Your workstation must be able to reach node IPs on the lab LAN (Talos API :50000 for talosctl, Kubernetes :6443 for kubectl / Helm). If kubectl cannot reach the VIP (192.168.50.230), use -e 'noble_k8s_api_server_override=https://<control-plane-ip>:6443' on noble.yml (see group_vars/all.yml).

One-shot full deploy (after nodes are booted and reachable):

cd ansible
ansible-playbook playbooks/deploy.yml

Deploy secrets (.env)

Copy .env.sample to .env at the repository root (.env is gitignored). At minimum set CLOUDFLARE_DNS_API_TOKEN for cert-manager DNS-01. The cert-manager role applies it automatically during noble.yml. See .env.sample for optional placeholders (e.g. Newt/Pangolin).

Prerequisites

  • talosctl (matches node Talos version), talhelper, helm, kubectl.
  • Phase A: same LAN/VPN as nodes so Talos :50000 and Kubernetes :6443 are reachable (see talos/README.md §3).
  • noble.yml: bootstrapped cluster and talos/kubeconfig (or KUBECONFIG).

Playbooks

Playbook Purpose
playbooks/deploy.yml Talos Phase A then noble.yml (full automation).
playbooks/talos_phase_a.yml genconfigapply-configbootstrapkubeconfig only.
playbooks/noble.yml Helm + kubectl platform (after Phase A).
playbooks/post_deploy.yml Vault / ESO reminders (noble_apply_vault_cluster_secret_store).
playbooks/talos_bootstrap.yml talhelper genconfig only (legacy shortcut; prefer talos_phase_a.yml).
cd ansible
export KUBECONFIG=/absolute/path/to/home-server/talos/kubeconfig

# noble.yml only — if VIP is unreachable from this host:
# ansible-playbook playbooks/noble.yml -e 'noble_k8s_api_server_override=https://192.168.50.20:6443'

ansible-playbook playbooks/noble.yml
ansible-playbook playbooks/post_deploy.yml

Talos Phase A variables (role talos_phase_a defaults)

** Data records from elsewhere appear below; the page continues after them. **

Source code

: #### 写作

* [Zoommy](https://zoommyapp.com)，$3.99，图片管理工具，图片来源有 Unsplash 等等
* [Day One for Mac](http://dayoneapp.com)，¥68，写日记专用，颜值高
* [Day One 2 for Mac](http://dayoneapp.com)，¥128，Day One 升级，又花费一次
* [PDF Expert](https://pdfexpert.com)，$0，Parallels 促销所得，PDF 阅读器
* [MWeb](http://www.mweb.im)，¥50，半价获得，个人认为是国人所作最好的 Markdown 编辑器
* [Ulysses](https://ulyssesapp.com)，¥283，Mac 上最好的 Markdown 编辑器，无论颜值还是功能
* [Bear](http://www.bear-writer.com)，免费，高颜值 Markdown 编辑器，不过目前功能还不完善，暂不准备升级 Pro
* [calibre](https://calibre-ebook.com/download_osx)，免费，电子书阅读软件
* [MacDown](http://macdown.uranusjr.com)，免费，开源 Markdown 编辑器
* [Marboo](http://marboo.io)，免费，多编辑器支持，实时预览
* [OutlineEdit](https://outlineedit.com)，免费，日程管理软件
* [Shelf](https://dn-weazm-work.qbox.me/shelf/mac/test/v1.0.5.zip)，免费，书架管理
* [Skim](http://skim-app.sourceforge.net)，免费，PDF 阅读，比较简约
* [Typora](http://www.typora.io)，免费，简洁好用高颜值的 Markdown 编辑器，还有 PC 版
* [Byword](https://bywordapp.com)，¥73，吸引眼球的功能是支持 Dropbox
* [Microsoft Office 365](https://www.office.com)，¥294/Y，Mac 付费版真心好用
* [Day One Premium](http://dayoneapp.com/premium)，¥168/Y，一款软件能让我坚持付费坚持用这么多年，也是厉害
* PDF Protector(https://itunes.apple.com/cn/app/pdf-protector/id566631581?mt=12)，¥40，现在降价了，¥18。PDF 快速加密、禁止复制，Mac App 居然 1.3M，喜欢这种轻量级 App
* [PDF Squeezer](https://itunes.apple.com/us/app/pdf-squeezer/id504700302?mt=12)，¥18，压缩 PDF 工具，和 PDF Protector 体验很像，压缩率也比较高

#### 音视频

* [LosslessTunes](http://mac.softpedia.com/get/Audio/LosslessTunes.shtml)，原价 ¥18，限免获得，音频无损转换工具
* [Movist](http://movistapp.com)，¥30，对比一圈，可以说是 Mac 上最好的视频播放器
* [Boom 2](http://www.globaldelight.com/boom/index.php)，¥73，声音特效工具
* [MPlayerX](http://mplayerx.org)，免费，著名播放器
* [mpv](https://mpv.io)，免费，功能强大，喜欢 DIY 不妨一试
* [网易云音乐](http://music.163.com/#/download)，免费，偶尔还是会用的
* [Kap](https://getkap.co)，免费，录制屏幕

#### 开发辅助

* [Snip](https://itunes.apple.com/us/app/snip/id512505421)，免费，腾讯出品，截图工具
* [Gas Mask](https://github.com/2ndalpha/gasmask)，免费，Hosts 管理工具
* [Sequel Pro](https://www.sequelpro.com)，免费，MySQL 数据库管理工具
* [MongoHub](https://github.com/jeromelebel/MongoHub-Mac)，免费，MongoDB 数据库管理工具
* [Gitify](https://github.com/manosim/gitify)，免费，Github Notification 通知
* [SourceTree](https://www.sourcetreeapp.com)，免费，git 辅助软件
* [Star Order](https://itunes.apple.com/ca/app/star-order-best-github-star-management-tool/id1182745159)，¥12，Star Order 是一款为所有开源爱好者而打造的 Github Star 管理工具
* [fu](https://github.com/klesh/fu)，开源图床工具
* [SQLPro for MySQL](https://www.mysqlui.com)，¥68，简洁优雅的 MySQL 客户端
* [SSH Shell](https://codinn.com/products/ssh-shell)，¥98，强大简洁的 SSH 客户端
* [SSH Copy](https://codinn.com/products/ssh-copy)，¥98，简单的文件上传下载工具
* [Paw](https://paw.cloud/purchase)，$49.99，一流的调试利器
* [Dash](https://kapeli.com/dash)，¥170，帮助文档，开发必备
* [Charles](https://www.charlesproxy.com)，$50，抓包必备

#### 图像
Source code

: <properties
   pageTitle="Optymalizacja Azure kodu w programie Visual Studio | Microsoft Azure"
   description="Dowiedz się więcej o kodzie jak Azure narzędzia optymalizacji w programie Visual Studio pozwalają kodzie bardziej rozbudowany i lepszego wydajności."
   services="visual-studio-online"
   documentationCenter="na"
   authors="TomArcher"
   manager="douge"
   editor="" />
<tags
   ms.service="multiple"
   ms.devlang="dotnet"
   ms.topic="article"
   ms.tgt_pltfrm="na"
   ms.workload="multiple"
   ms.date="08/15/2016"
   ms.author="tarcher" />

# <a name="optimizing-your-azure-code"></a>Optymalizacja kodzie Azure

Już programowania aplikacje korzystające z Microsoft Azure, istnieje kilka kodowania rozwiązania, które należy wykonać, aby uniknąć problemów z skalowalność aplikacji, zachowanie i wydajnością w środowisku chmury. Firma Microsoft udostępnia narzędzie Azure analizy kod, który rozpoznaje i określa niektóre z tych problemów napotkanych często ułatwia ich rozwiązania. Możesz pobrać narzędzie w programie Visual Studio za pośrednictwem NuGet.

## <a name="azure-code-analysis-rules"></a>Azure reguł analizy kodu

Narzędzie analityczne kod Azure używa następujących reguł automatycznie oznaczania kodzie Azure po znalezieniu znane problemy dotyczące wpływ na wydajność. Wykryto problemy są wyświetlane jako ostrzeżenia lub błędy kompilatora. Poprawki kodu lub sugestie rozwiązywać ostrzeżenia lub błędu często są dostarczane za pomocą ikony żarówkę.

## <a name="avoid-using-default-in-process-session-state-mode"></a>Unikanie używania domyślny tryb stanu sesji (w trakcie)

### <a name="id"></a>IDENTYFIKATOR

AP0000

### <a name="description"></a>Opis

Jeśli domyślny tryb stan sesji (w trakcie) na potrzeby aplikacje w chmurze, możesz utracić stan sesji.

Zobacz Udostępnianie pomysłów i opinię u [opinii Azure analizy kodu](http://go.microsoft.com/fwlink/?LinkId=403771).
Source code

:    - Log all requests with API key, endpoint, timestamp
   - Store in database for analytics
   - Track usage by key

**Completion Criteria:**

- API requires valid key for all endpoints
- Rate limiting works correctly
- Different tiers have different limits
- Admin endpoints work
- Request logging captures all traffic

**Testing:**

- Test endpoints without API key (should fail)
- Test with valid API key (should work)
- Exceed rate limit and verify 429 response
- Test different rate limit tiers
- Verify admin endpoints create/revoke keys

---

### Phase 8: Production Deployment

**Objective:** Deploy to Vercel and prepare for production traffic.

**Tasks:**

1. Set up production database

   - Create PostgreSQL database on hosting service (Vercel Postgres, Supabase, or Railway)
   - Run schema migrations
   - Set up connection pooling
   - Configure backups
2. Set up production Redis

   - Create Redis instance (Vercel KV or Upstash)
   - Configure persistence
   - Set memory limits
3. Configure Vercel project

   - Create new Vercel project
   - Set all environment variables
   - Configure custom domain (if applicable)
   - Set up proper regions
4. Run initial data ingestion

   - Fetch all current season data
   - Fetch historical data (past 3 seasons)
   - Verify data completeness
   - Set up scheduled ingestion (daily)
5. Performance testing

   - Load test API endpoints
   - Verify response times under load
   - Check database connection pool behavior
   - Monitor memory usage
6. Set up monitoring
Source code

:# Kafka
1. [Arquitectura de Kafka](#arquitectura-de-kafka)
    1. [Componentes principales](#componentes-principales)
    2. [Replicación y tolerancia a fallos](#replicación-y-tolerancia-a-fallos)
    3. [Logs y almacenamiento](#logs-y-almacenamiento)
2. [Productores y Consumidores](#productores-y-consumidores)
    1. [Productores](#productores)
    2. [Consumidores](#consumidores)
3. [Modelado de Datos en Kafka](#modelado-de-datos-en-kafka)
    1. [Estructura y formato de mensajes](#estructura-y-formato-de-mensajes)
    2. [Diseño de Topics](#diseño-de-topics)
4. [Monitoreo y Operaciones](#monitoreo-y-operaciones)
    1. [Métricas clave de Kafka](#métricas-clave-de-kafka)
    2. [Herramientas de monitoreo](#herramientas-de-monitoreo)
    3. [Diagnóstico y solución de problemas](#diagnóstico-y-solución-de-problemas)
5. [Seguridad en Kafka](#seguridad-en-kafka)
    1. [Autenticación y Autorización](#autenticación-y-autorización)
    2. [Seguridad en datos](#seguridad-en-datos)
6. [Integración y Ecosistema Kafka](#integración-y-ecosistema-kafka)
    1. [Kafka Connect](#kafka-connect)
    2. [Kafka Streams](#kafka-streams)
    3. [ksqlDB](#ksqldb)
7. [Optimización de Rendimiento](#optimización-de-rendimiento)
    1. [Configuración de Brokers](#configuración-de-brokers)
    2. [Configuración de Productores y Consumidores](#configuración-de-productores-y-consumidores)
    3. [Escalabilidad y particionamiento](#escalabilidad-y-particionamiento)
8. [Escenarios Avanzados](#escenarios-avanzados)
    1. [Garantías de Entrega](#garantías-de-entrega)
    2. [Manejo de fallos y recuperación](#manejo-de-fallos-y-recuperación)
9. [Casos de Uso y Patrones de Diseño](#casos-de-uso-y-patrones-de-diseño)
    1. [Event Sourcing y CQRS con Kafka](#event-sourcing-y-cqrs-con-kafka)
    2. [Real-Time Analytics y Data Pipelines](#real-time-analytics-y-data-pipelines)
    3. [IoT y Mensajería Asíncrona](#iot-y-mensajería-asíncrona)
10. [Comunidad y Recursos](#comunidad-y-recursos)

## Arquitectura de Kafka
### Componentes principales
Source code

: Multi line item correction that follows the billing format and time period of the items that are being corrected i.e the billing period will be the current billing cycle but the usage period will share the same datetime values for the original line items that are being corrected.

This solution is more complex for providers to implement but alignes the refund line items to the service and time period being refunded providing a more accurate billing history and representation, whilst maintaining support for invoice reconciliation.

Override with -e when needed, e.g. -e noble_talos_skip_bootstrap=true if etcd is already initialized.

Variable Default Meaning
noble_talos_genconfig true Run talhelper genconfig -o out first.
noble_talos_apply_mode auto autotalosctl apply-config --dry-run on the first node picks maintenance (--insecure) vs joined (TALOSCONFIG). insecure / secure force talos/README §2 A or B.
noble_talos_skip_bootstrap false Skip talosctl bootstrap. If etcd is already initialized, bootstrap is treated as a no-op (same as talosctl “etcd data directory is not empty”).
noble_talos_apid_wait_delay / noble_talos_apid_wait_timeout 20 / 900 Seconds to wait for apid :50000 on the bootstrap node after apply-config (nodes reboot). Increase if bootstrap hits connection refused to :50000.
noble_talos_nodes neon/argon/krypton/helium IP + out/*.yaml filename — align with talos/talconfig.yaml.

Tags (partial runs)

ansible-playbook playbooks/noble.yml --tags cilium,metallb
ansible-playbook playbooks/noble.yml --skip-tags newt

Variables — group_vars/all.yml

  • noble_newt_install, noble_cert_manager_require_cloudflare_secret, noble_apply_vault_cluster_secret_store, noble_k8s_api_server_override, noble_k8s_api_server_auto_fallback, noble_k8s_api_server_fallback, noble_skip_k8s_health_check.

Roles

Role Contents
talos_phase_a Talos genconfig, apply-config, bootstrap, kubeconfig
helm_repos helm repo add / update
noble_* Cilium, metrics-server, Longhorn, MetalLB (20m Helm wait), kube-vip, Traefik, cert-manager, Newt, Argo CD, Kyverno, platform stack
noble_post_deploy Post-install reminders
talos_bootstrap Genconfig-only (used by older playbook)

Migrating from Argo-managed noble-platform

kubectl delete application -n argocd noble-platform noble-kyverno noble-kyverno-policies --ignore-not-found
kubectl apply -f clusters/noble/bootstrap/argocd/root-application.yaml

Then run playbooks/noble.yml so Helm state matches git values.